**Task objective:**
Summarize the reviews of Neutopia II below in two sentences.

**Exercise text:**
>>>>

Aktueller Software Markts Michael Anton praised Neutopia II for its "great" visuals and soundtrack, "cute" enemy designs and controls but noted that the gameplay was nothing new. TurboPlay stated that the game's graphics, presentation, items and puzzle were "virtually indistinguishable" from the original Neutopia aside from the enemies, plot and world layout. They commended the sound design and gameplay but criticized its labyrinths for their limited variety of puzzles and not deviating in terms of strategy, stating that "your imagination won't be stretched nearly as much as it is in Zelda III". Electronic Gaming Monthlys four reviewers commented that the sequel still felt like Zelda gameplay-wise but gave positive remarks to the effective and fast-paced action, as well as the increased length compared to the original game and audiovisual presentation, although they criticized its poor character animations and lack of originality. GameFans Dave Halverson and Brody noted that its quest was longer than the first entry but felt that the game was not graphically on par. Play Times Ray found both graphics and sound fitting for the in-game action, as well as the plot to be dense and atmospheric. He gave a positive remarks to the gameplay, despite noting that it borrowed from Zelda franchise.

<<<<

**Data shown:**
>>>>

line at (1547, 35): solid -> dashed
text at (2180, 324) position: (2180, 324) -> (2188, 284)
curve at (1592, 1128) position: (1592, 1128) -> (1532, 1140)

<<<<

**Task result:**
Several critics praised Neutopia II for its visuals, sound, action and a quest longer than the first game's. Many also found it unoriginal, close to the original Neutopia and to Zelda, and some faulted its labyrinth puzzles, character animations or graphics.